Já Tavares de Almeida apresentou dados do Latinobarómetro que indicam uma baixa confiança da sociedade brasileira na democracia, colocando-a ao lado de países como El Salvador e Nicarágua. “Estamos diante de democratas insatisfeitos ou cidadãos insatisfeitos?”, questiona cientista política, para quem cidadãos desconfiados podem ser “mobilizados positivamente para manter os controles sobre seus representantes, ou negativamente para minar as instituições democráticas”, que por sua vez devem assegurar a competição política e o acesso de forças que expressem descontentamento. “Onde nós estamos, não tenho certeza. Temos claramente um governante que pertence a um grupo que não tem compromisso com o sistema democrático e que pode fazer muita coisa para destruí-lo”, argumenta. “Por outro lado, o Brasil tem instituições mais fortes e testadas que em lugares como El Salvador. Temos uma tradição de resolução de problemas pela via eleitoral desde o império e que se só foi completamente interrompido no Estado Novo”, acrescenta.
Democracia em risco? Uma outra visão
O EL PAÍS também conversou por telefone Carlos Pereira, cientista político da Fundação Getúlio Vargas que possui uma outra leitura do atual cenário. Para ele, as instituições brasileiras seguem sólidas e funcionando perfeitamente, com Legislativo, Judiciário, Ministério Público, Polícia Federal e meios de comunicação atuando de forma independente. A Operação Lava Jato, o impeachment de Dilma Rousseff, os processos judiciais enfrentados pelo ex-presidente Michel Temer e as manifestações de quarta-feira são provas desse funcionamento pleno da democracia.
Dessa forma, ele não acredita que Bolsonaro represente uma ameaça às instituições, que devem levantar barreiras de contenção para seus projetos mais autoritários.

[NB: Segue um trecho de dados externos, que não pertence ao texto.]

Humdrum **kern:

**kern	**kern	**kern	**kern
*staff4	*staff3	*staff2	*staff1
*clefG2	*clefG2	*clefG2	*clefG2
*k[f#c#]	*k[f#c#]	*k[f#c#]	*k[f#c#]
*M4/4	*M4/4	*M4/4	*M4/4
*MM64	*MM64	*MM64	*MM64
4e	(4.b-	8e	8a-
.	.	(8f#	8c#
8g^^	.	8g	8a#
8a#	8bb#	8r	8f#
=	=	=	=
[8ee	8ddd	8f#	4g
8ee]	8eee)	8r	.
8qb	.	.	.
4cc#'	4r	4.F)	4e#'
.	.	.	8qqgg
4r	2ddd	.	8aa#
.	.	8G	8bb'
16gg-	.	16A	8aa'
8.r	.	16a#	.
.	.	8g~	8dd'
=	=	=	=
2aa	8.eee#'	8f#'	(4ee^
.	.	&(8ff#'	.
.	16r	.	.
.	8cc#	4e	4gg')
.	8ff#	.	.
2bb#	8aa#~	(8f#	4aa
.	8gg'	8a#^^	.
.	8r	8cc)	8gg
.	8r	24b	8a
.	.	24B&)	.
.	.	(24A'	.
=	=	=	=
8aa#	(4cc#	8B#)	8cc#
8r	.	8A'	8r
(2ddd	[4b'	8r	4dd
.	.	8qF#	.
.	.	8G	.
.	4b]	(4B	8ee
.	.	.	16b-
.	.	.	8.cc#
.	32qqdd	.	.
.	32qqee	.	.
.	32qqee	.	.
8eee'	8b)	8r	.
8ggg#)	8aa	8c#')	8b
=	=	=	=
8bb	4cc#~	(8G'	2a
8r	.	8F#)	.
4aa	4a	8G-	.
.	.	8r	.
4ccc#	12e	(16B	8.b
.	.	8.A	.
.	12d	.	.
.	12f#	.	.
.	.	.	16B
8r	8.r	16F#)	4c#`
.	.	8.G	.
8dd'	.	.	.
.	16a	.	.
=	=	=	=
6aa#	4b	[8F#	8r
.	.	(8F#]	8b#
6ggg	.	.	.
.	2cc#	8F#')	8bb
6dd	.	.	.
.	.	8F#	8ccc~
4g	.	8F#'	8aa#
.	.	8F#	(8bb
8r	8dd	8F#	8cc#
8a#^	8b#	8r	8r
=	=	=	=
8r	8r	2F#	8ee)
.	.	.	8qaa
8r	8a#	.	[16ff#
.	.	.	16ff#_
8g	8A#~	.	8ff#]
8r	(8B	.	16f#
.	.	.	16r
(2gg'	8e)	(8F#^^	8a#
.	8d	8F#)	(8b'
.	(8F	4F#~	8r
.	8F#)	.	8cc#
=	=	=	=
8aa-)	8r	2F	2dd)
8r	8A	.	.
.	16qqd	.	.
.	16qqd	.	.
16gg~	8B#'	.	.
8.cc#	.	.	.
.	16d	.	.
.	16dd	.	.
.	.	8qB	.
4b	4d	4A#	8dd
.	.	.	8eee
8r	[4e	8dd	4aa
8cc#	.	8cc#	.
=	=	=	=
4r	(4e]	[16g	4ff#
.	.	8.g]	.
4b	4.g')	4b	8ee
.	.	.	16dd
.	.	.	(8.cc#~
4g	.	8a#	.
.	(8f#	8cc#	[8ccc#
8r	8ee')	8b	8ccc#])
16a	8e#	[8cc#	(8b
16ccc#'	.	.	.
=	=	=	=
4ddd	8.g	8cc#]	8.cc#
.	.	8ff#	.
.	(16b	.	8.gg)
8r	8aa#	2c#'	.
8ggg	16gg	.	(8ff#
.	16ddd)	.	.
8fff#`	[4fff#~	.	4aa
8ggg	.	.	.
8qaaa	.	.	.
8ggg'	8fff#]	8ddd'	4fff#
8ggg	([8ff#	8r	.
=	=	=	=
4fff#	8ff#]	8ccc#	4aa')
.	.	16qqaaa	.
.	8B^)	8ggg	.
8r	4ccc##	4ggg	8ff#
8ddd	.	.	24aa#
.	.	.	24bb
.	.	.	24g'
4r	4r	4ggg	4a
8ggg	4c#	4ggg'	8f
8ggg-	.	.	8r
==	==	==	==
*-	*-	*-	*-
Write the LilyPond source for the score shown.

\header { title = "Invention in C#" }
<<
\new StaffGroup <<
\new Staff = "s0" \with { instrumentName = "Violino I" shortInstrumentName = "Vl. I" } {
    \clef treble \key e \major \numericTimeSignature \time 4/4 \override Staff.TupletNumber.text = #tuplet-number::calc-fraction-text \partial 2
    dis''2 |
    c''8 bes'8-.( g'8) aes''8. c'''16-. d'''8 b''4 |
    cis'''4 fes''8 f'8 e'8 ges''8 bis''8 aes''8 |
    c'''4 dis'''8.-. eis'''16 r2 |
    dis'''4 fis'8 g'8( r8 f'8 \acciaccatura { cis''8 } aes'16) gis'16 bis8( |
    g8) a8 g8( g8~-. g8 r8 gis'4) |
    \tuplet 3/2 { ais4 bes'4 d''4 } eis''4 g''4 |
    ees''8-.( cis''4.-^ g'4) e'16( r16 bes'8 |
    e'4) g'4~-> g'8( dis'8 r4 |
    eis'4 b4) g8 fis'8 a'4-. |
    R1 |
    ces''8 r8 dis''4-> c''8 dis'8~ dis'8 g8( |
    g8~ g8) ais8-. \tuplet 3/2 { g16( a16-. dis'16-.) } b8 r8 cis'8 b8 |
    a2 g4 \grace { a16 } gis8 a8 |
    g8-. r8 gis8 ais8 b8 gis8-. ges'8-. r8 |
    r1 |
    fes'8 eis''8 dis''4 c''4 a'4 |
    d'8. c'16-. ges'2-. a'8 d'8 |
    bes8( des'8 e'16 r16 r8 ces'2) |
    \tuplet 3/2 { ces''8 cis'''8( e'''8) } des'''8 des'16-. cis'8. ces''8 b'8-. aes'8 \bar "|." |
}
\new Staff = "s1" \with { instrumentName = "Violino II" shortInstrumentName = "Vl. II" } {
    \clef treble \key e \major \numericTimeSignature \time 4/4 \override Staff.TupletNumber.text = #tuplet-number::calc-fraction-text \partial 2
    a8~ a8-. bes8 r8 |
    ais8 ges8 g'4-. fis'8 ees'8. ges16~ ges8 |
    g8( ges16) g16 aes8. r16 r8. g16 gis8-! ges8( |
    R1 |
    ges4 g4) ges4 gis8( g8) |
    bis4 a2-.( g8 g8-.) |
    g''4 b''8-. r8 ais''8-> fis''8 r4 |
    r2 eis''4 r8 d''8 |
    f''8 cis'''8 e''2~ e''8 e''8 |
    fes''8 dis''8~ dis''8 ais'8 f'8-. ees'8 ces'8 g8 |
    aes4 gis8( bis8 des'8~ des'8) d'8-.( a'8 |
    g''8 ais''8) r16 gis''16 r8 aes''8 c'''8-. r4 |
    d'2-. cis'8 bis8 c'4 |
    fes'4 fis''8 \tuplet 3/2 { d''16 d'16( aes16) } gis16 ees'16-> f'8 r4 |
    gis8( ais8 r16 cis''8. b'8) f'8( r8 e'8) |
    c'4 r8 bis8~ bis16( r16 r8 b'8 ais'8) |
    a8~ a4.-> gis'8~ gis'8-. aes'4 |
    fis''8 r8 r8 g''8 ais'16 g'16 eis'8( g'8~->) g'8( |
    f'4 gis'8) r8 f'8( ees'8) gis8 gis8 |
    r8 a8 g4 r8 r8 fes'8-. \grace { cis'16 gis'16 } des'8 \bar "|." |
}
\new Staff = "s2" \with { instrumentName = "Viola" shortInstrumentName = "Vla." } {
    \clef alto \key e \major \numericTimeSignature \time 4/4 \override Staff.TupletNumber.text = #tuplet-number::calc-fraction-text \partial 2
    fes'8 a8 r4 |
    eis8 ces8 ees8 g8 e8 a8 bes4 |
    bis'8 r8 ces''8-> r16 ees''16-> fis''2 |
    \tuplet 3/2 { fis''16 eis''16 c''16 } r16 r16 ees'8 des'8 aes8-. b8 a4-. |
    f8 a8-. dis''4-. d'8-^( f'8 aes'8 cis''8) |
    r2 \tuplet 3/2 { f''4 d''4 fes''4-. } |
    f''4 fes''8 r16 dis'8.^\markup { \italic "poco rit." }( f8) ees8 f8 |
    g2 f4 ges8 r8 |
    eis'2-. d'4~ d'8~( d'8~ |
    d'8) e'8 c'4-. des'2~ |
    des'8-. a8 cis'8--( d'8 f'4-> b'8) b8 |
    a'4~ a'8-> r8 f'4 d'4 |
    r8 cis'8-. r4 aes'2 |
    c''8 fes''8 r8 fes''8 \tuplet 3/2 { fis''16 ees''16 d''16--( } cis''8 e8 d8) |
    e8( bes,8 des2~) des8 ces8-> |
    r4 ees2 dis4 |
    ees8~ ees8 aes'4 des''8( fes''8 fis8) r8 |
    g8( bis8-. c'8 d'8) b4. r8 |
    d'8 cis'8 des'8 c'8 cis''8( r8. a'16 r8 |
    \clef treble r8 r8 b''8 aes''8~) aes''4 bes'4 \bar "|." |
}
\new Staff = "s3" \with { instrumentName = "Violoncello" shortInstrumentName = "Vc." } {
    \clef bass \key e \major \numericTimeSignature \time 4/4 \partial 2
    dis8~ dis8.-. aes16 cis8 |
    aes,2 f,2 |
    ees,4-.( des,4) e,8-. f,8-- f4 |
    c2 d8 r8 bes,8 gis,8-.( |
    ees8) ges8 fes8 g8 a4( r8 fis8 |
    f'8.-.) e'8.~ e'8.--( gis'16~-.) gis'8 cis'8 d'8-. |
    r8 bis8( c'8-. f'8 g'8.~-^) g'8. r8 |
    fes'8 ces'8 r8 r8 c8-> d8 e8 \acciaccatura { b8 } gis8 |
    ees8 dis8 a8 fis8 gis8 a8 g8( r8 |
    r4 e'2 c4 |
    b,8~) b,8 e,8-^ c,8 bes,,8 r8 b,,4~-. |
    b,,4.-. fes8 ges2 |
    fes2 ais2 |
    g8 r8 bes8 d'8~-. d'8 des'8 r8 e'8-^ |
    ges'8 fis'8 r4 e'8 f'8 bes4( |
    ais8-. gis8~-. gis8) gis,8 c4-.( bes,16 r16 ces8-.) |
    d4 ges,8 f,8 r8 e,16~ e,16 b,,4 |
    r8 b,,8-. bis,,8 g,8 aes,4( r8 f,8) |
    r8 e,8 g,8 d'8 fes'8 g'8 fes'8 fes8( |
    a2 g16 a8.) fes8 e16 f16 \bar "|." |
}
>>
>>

Em última instância, podem inclusive expulsá-lo, como fez com Dilma Rousseff e Fernando Collor, incapazes de governar com o Congresso. Assim, ele acredita que o Governo Bolsonaro “tem um dilema que não é de fácil resolução”, já que ele “se caracteriza por ser um populista que busca manter relações diretas com a sociedade”. Ao mesmo tempo, começa a perceber que “sem os líderes partidários, o governo não governa”. “A articulação fere de morte a própria essência do governo. Ao deixar de articular, ele fica paralisado e cada vez mais refém dos atores políticos”, avalia.
Pereira também acredita que, até o momento, a agenda ultraconservadora de Bolsonaro vem sendo tocada dentro do jogo político tradicional. Elas por si só não podem acabar minando a democracia por dentro? “Democracia tem a ver com alocação de poder. Democracia é a escolha de governantes de forma livres, competitiva e incerta (…). E nós temos isso. Não podemos colocar penduricalhos em seu conceito, sob o risco de esvaziá-lo”.